## YOUR OBJECTIVE
Straight copy, no pictures: transcribe each entry as it stands.

## MATERIAL SUPPLIED
=======
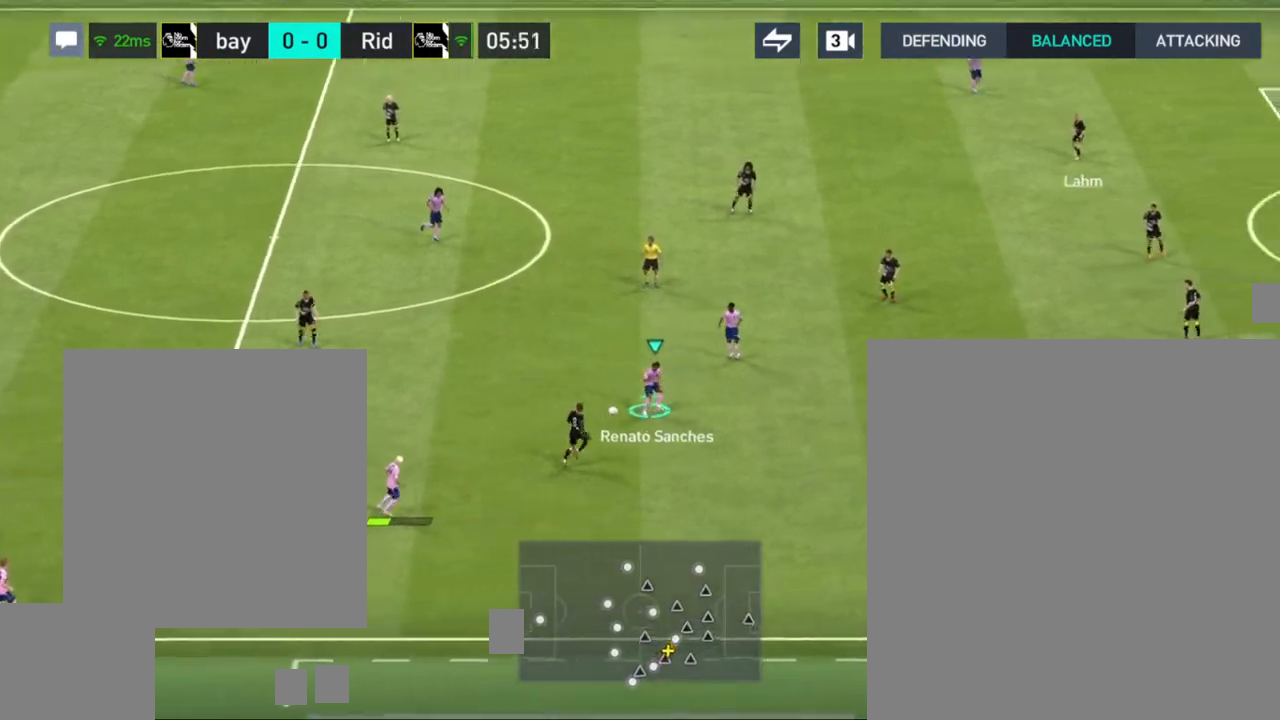
{"buttons": [], "left_stick": "up", "right_stick": "center", "events": [[317, "CROSS", "down"], [433, "CROSS", "up"]]}
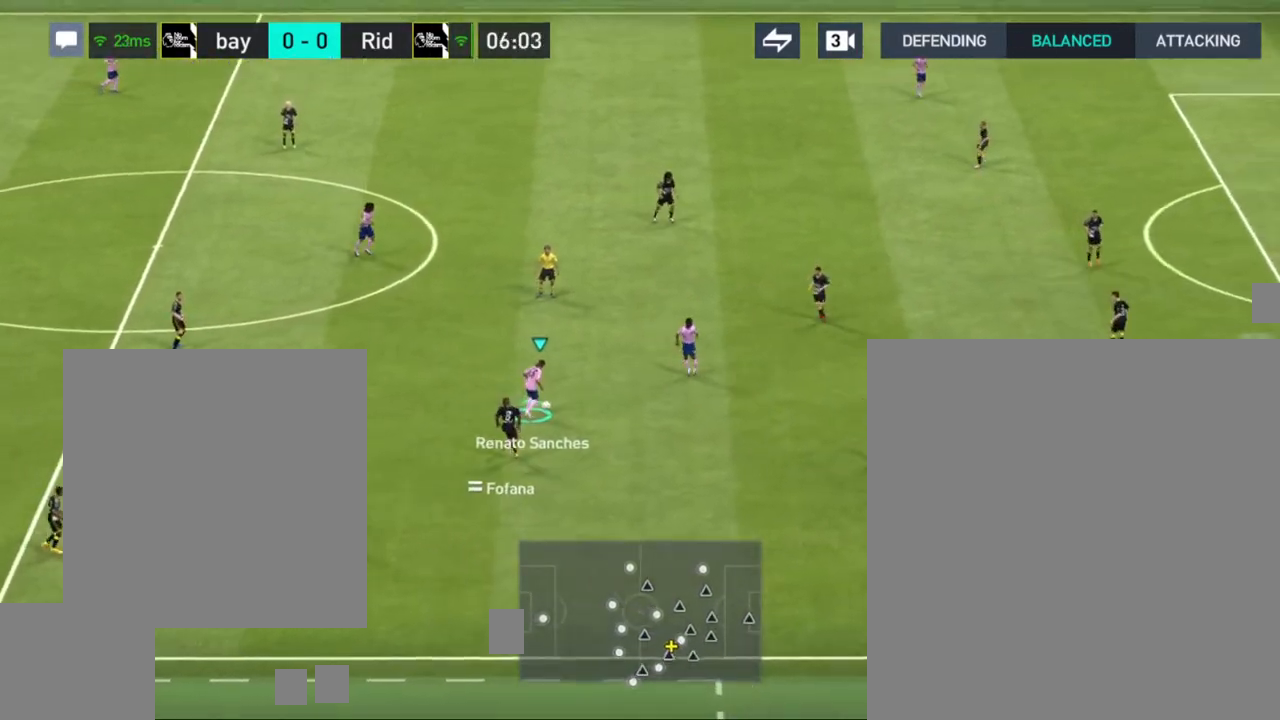
{"buttons": [], "left_stick": "up", "right_stick": "center", "events": []}
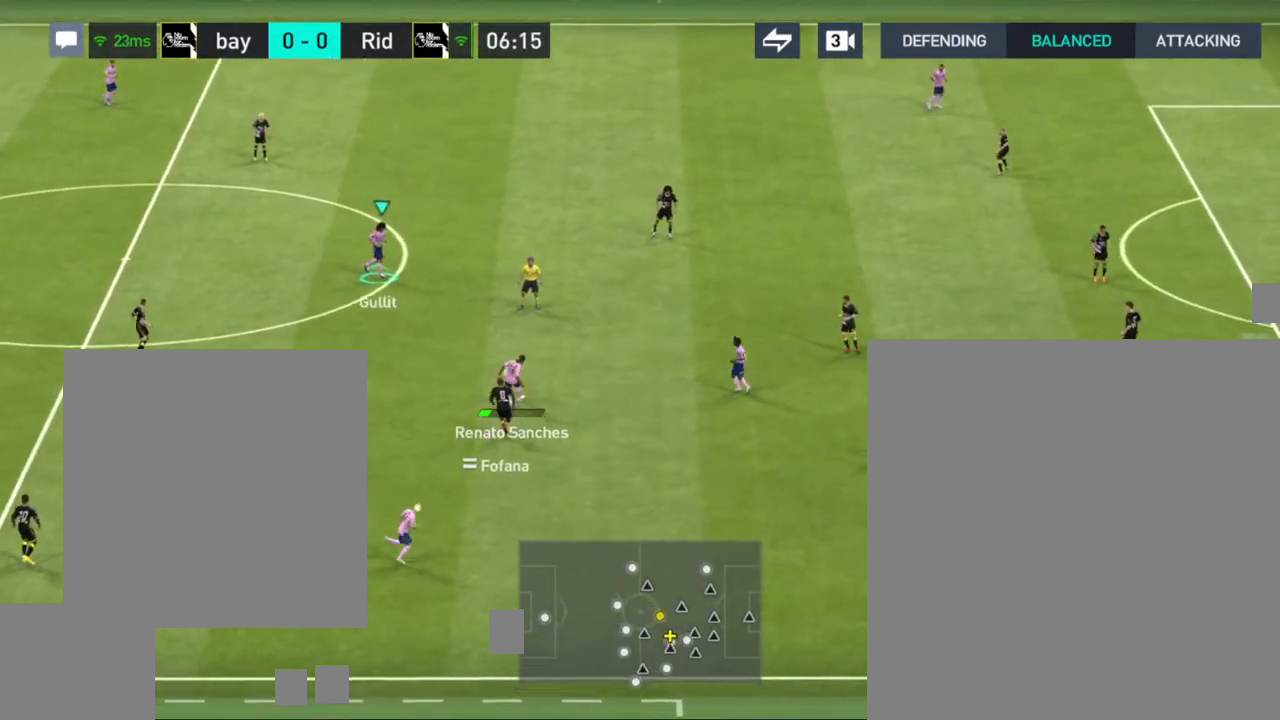
{"buttons": [], "left_stick": "up", "right_stick": "center", "events": []}
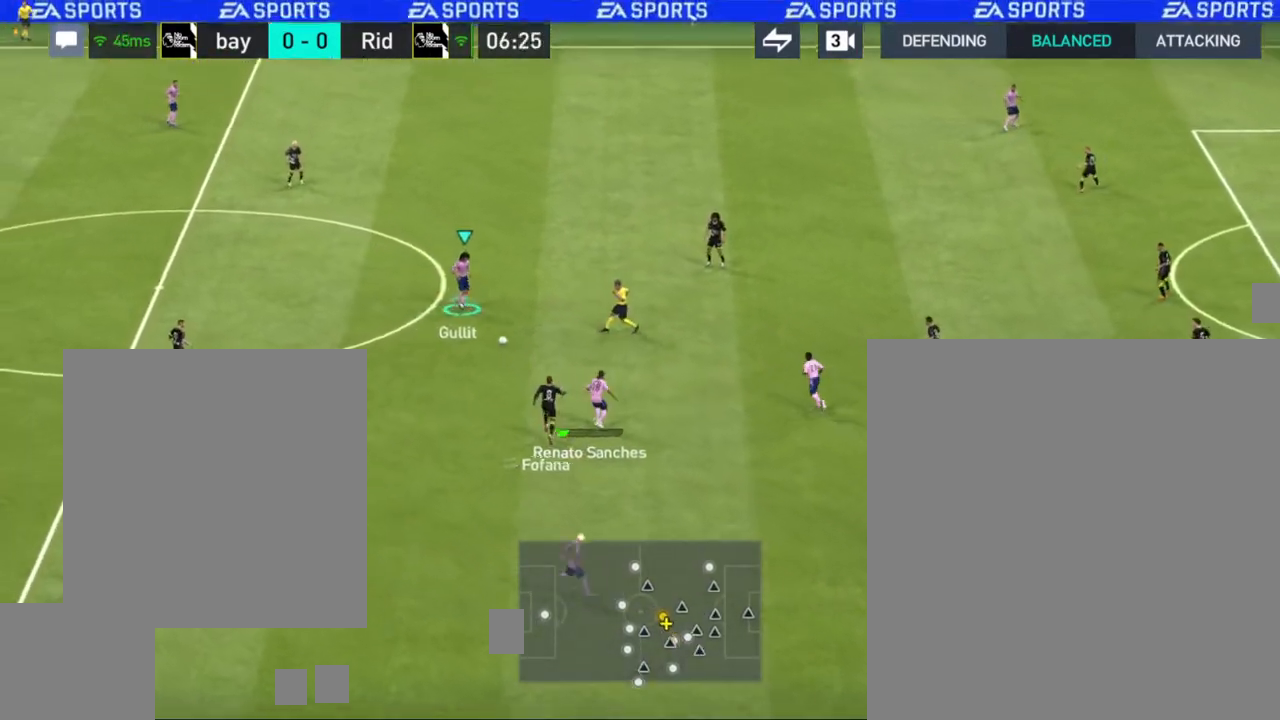
{"buttons": [], "left_stick": "up", "right_stick": "center", "events": []}
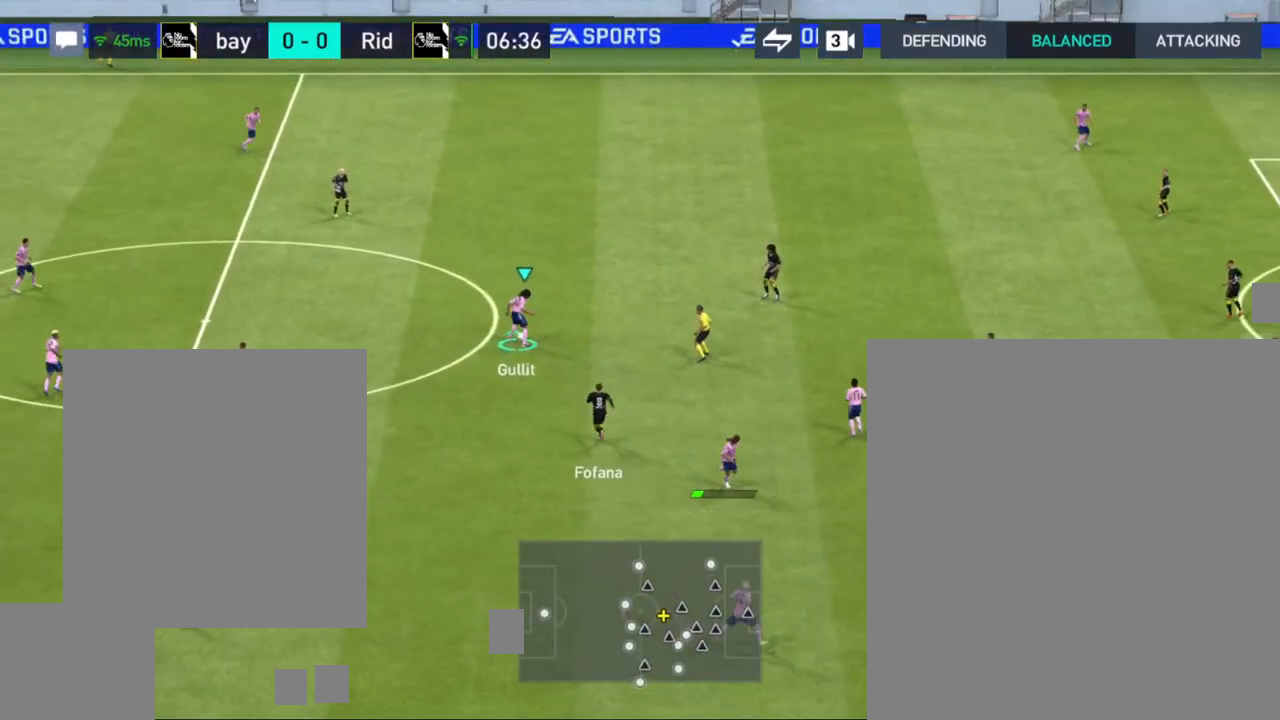
{"buttons": [], "left_stick": "up", "right_stick": "center", "events": []}
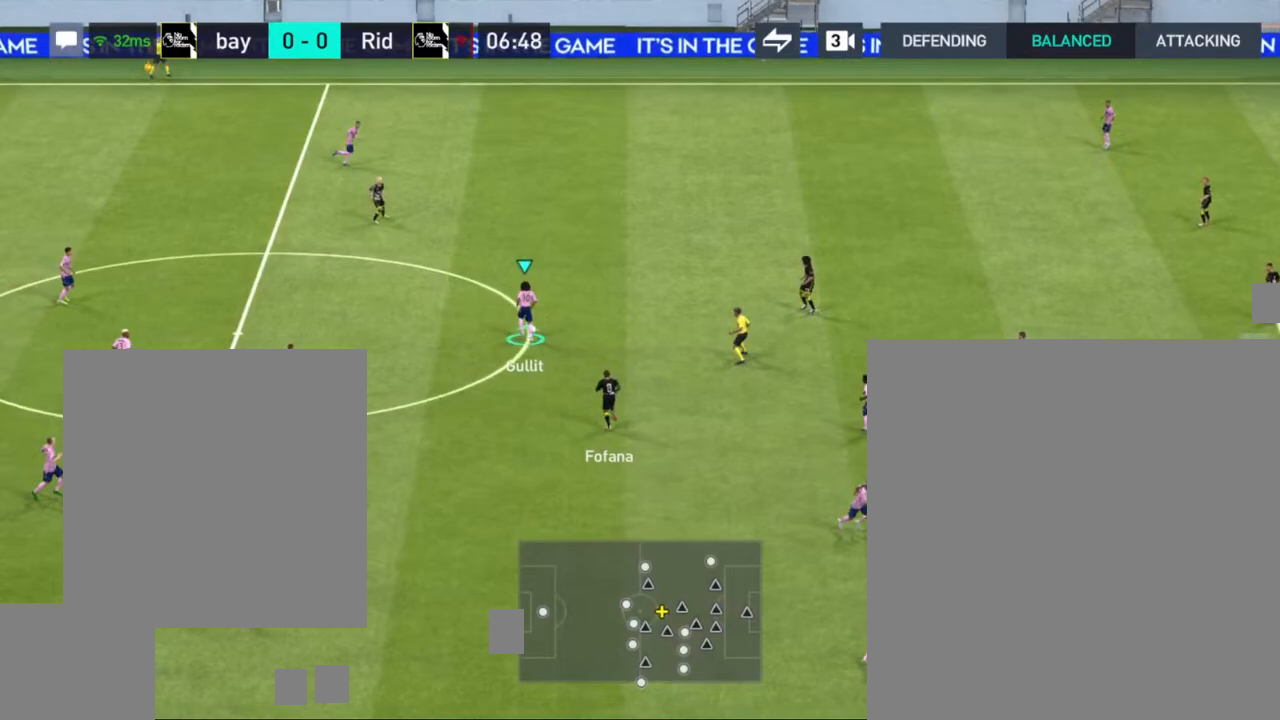
{"buttons": [], "left_stick": "up-right", "right_stick": "center", "events": [[50, "TRIANGLE", "down"], [83, "left_stick", "up-right"], [233, "TRIANGLE", "up"]]}
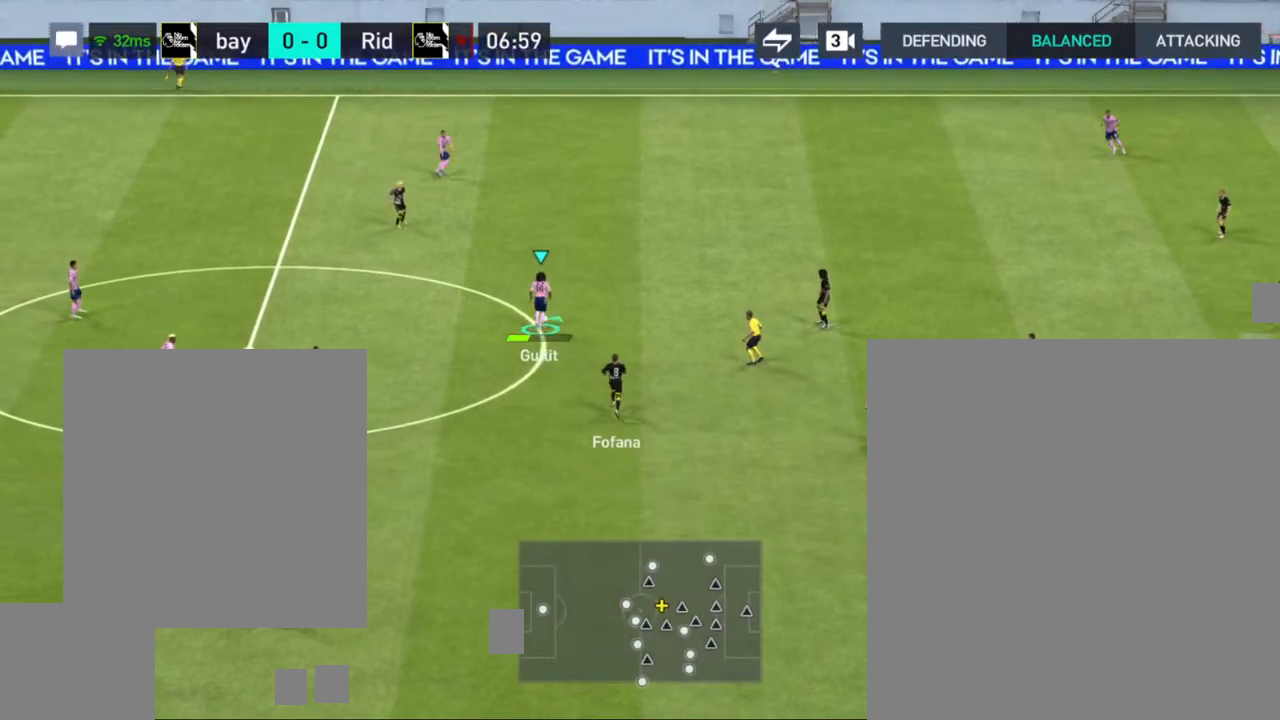
{"buttons": [], "left_stick": "up-right", "right_stick": "center", "events": []}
=======
## OUTPUT FOR THIS EXERCISE
{"buttons": [], "left_stick": "up", "right_stick": "center", "events": [[317, "CROSS", "down"], [433, "CROSS", "up"]]}
{"buttons": [], "left_stick": "up", "right_stick": "center", "events": []}
{"buttons": [], "left_stick": "up", "right_stick": "center", "events": []}
{"buttons": [], "left_stick": "up", "right_stick": "center", "events": []}
{"buttons": [], "left_stick": "up", "right_stick": "center", "events": []}
{"buttons": [], "left_stick": "up-right", "right_stick": "center", "events": [[50, "TRIANGLE", "down"], [83, "left_stick", "up-right"], [233, "TRIANGLE", "up"]]}
{"buttons": [], "left_stick": "up-right", "right_stick": "center", "events": []}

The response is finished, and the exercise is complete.